Job creation part of ports’ mission

Posted: Sunday, October 14, 2012 12:00 am | Updated: 12:01 am, Sun Oct 14, 2012.

By ELAINE WILLIAMS of the Tribune | 0 comments

The Port of Lewiston’s most obvious success in the last five years has become part of the city’s skyline.

Schweitzer Engineering Laboratories’ new plant at the port’s Business and Technology Park – overlooking the city and next to the shopping complex that includes Home Depot and Safeway – manufactures the same products as SEL’s Pullman headquarters.

The expansion of the company, which develops high-tech equipment for electrical power delivery, is the most high-profile example of job generation at the port, said port Manager David Doeringsfeld.

A lesser-known company, Seekins Precision, started with fewer than five employees, making scope rings for rifles, Doeringsfeld said. It now produces an upper-end rifle and is running two shifts in a North Lewiston property owned by the port.

The two businesses came to the port because it had real estate available, not because of its connection to the river. Ports are some of the most powerful engines for job creation in the region since they collect property taxes.

In recent years the Port of Lewiston, the Port of Whitman County and the Port of Clarkston have been using much of that muscle on dry land at enterprises that don’t depend on river transportation.

High-tech services and manufacturing accounted for 86 percent of the 2,414 jobs at the Port of Whitman in 2011 compared with 33 percent in 1996. The 1,770 employees at SEL at that time represented the largest share of the positions in that category.

The company owns its land and buildings at the port’s Pullman Industrial Park.

Some Port of Whitman jobs are still linked with the river. Grain handling and storage, transportation, recreation and agriculture were at 7 percent, compared with 35 percent in 1996 at the Port of Whitman County.

The Port of Lewiston and the Port of Clarkston don’t maintain job statistics, but their managers believe they are experiencing similar trends.

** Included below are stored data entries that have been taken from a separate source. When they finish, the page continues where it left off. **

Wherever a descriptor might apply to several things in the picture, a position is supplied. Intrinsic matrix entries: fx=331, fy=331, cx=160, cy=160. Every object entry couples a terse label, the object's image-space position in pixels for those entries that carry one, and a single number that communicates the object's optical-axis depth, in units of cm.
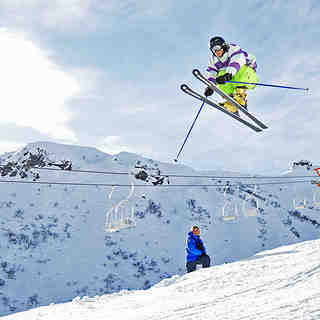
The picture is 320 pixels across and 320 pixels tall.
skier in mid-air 627
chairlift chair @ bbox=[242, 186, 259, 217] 2598
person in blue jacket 758
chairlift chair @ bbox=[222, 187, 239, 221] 2564
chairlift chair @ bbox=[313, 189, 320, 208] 3306
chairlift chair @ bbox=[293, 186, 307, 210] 2906
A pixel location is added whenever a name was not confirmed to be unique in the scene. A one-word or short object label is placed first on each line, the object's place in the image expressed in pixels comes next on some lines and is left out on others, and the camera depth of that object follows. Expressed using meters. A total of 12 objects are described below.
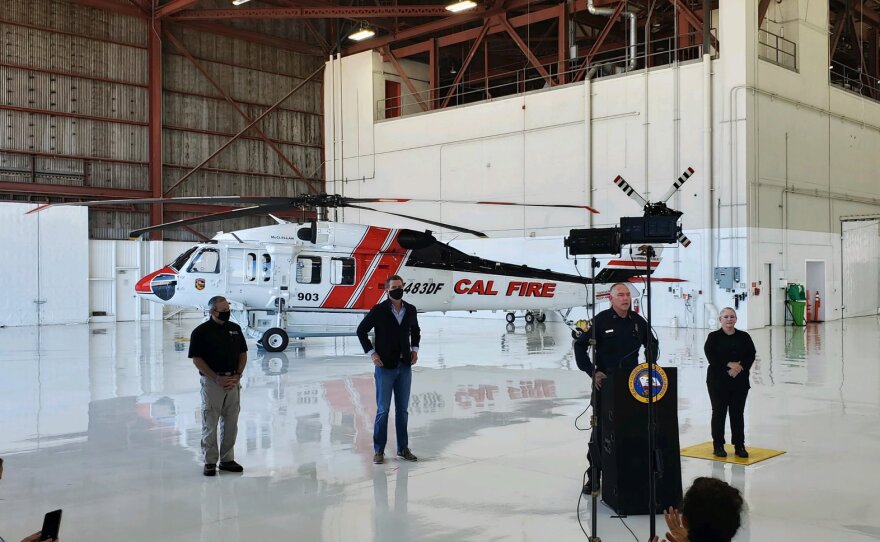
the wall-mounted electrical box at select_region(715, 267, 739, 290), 20.98
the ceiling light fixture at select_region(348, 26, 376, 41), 25.88
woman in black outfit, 6.48
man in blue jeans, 6.50
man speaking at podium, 5.63
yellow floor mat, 6.40
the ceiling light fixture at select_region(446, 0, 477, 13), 21.75
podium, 5.11
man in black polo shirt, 6.15
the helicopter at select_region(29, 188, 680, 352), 14.88
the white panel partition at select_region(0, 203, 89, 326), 24.59
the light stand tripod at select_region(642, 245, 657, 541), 4.36
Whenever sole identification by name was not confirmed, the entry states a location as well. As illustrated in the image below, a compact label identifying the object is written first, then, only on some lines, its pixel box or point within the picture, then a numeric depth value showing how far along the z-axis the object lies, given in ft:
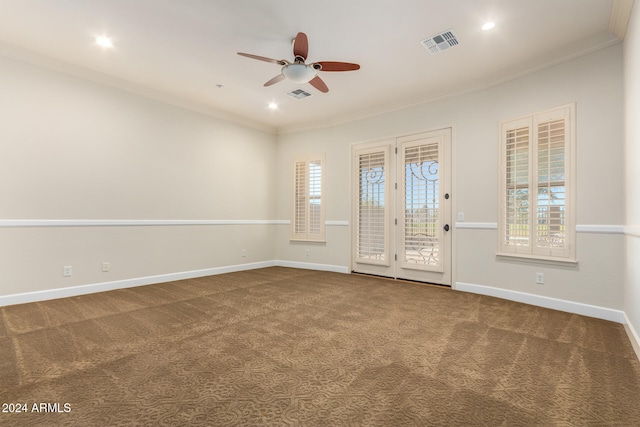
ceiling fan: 9.80
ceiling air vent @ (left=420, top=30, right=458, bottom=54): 10.61
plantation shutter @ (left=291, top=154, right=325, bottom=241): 20.22
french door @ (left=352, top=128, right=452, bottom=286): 15.28
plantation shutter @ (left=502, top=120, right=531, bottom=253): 12.40
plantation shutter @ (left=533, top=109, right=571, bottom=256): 11.37
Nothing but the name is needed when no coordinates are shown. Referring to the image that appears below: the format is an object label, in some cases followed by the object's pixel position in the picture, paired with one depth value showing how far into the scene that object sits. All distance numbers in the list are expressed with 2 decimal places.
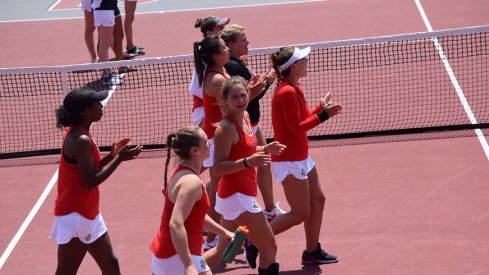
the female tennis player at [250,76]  18.67
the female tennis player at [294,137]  16.84
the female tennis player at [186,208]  12.72
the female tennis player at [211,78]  17.62
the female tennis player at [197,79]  18.80
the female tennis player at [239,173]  15.19
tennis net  25.42
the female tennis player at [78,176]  14.57
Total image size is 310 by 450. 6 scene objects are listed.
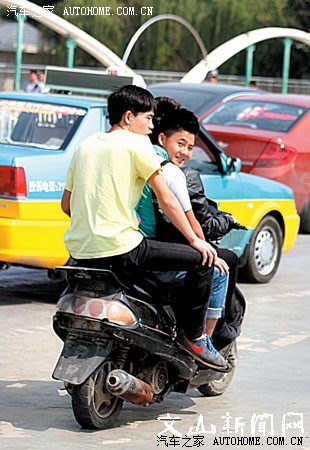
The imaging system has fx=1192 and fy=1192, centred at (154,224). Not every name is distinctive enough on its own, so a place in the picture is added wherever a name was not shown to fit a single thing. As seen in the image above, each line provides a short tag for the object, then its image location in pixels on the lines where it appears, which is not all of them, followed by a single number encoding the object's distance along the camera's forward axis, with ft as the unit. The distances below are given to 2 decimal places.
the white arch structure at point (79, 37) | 101.17
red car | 46.83
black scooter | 19.72
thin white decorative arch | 81.79
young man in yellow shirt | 19.99
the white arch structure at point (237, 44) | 111.04
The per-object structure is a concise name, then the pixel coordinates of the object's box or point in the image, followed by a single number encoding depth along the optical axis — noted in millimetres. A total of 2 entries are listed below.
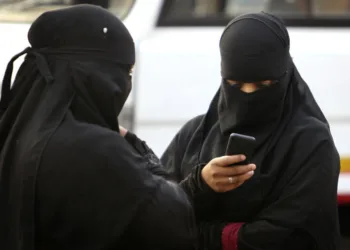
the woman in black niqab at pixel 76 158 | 7236
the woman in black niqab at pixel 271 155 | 7705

The port doesn’t really control what kind of businesses it attracts, said Debbie Snell, properties and development manager at the Port of Whitman. Its role is to provide land or buildings to companies that are ready to grow.

SEL has been successful because of the vision of its founder and employees, Snell said. “We’re a very small part of a very big process. We just provided some infrastructure at the beginning.”

Swift Transportation is the largest tenant at the Port of Lewiston, employing about 500 here. The trucking company transports products for Clearwater Paper and takes peas and lentils from area elevators to the port before they’re placed on container barges. That accounts for 16 positions.

The majority of the remainder of the jobs involve hauling goods for retailers like Walmart, said Marty Gibbs, area sales manager for Swift.

Focusing, however, just on jobs on port properties doesn’t paint an accurate picture of the river’s importance, Doeringsfeld said.

Every agricultural job in the region is subsidized by the river, Doeringsfeld said. The inexpensive transportation cost of barging grain to Portland instead of sending it by truck or train boosts the profit margin of farms in southeastern Washington and north central Idaho.

That money gets spent every where from farm implement dealers to Macy’s, Doeringsfeld said.

And in the future the water highway could be responsible for even more jobs, Doeringsfeld said. “Who’s to say what that snapshot will look like five years from now?”

And while many port tenants don’t depend on barges to get their product to consumers, available land along the water is scarce.

The Port of Whitman has only one vacant river lot for industrial development – at the Port of Central Ferry – and even that is encumbered by a right of first refusal agreement, Snell said.

The Port of Lewiston has just two spaces. One is 11 acres near the Washington border that sits over a U.S. Army Corps of Engineers’ landfill, a circumstance that limits its development. One potential use is as a recreational vehicle park.

The other is 17 acres just east of the Lewis Clark Terminal, Doeringsfeld said. “This is the last piece of waterfront property in Idaho that’s accessible by barge that you can put an industrial facility on.”